Als Folge dessen erstarkte die Gegnerschaft zu diesem Europa. Bei den letzten Wahlen zum EU-Parlament gingen rund zwanzig Prozent der Sitze an EU-Kritiker. Ob in Frankreich, Großbritannien, Dänemark, den Niederlanden, Österreich, Ungarn oder Polen: Bisweilen aus dem Stand heraus triumphierten rechtspopulistische Parteien mit dem Versprechen, die Ketten des europäischen Völkergefängnisses zu sprengen und die Menschen daraus zu befreien. Am Horizont dieser Rhetorik tauchte die Vision eines gesunden, prosperierenden Nationalismus als Alternative zur EU auf.

Von Marine Le Pen über Geert Wilders bis zu Nigel Farage und den deutschen Vertretern der AfD: In dieser Vision fanden sie – bei allen Unterschieden – zusammen. Manchmal schienen sich Europas Rechtspopulisten in ihrem Groll auf Europa näher zu stehen als Europas regierende Politiker in dem Bemühen, die EU transparent und funktional zu gestalten.

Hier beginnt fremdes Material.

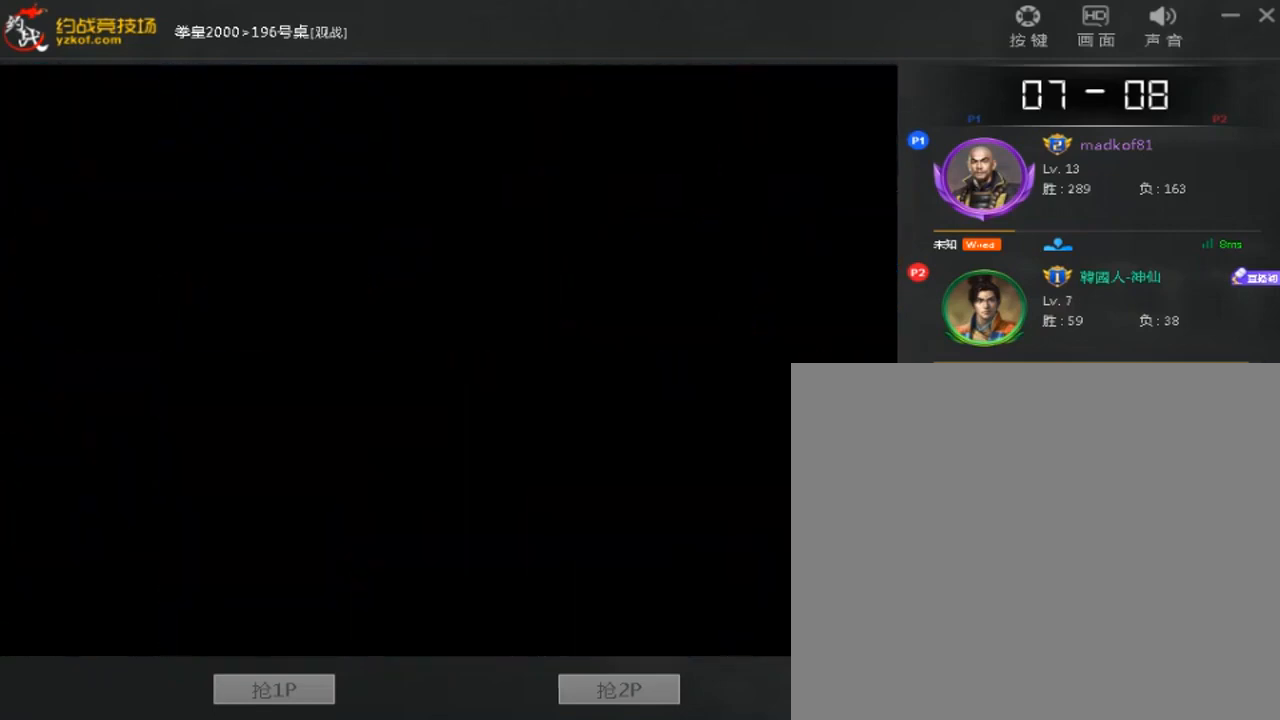
{"buttons": [], "left_stick": "center", "events": [[280, "A", "up"], [360, "A", "down"], [480, "A", "up"]]}
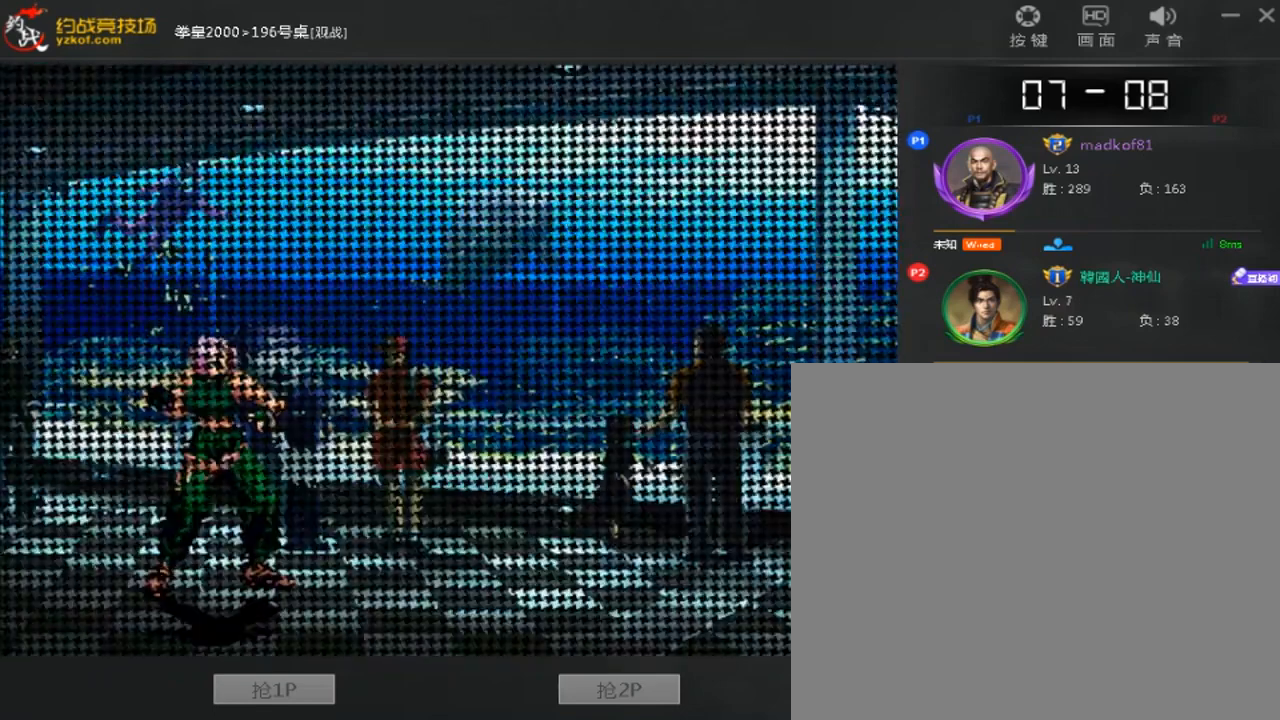
{"buttons": [], "left_stick": "center", "events": []}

Nun kommt die Probe aufs Exempel. Seit dem Ergebnis des britischen Referendums ist der Ausstieg eines Landes aus Europa keine Vision mehr, sondern der erklärte Wille einer Mehrheit der Wähler in Großbritannien. Doch bereits nach wenigen Tagen schwant so manchem, dass es sich mit einem gesunden, prosperierenden Nationalismus jenseits der EU ebenso verhalten könnte wie mit der Idee einer klassenlosen Gesellschaft: klingt zu schön, um wahr werden zu können.

Der britische Finanzminister kündigt Steuererhöhungen an

Das britische Pfund stürzt ab, die Ratingagenturen stufen das Land herunter, es rutscht auf Platz sechs – hinter Frankreich! – der stärksten Volkswirtschaften der Welt ab, die Wachstumsprognosen werden nach unten korrigiert, der britische Finanzminister kündigt Steuererhöhungen und massive Sozial-Kürzungen an, Schottland plant seinen eigenen Brexit (raus aus Großbritannien), die politische Elite, einschließlich der Labour-Partei, zerlegt sich.

Währenddessen liebäugelt der ideologische Kopf des Brexit-Lagers, Boris Johnson, damit, den Zugang Großbritanniens zum EU-Binnenmarkt erhalten zu können, ohne die Freizügigkeit gewähren zu müssen. Doch das ist naiv. Es wäre ebenso widersprüchlich wie eine klassenlose Gesellschaft zu schaffen, in der die Produktionsmittel in privater Hand sein dürfen. Entweder, oder.

Bis zum Brexit konnten Europas Rechtspopulisten sich selbst und andere täuschen. Sie konnten den Wahn kultivieren, durch das Zerteilen eines großen engmaschigen Netzes in viele kleine Netze ließen sich mehr Fische fangen. Doch diese Rechnung geht nicht auf. Frei und arm oder gebunden und wohlhabend: Das ist die Entscheidung, vor der jeder Europäer steht. Der Verzicht auf Souveränität vergrößert die ökonomischen Optionen und verringert die Zahl der Handelshemmnisse. Frei und reich? Das gibt’s nur in europhoben Phantasien.

Der Brexit ist schlecht für Europa und sehr schlecht für Großbritannien. Gerade deshalb könnte er die Attraktivität antieuropäischer Ideologien schmälern. Vielleicht kommt er sogar zur rechten Zeit, um einen Teil der selbstzerstörerischen Impulse Europas als Irrweg zu entlarven.

Auf dem Trafalgar Square haben vor wenigen Tagen Tausende Engländer aus Protest gegen den Brexit Europafahnen geschwenkt. Wann je hatte man solche Bilder zuvor in London gesehen?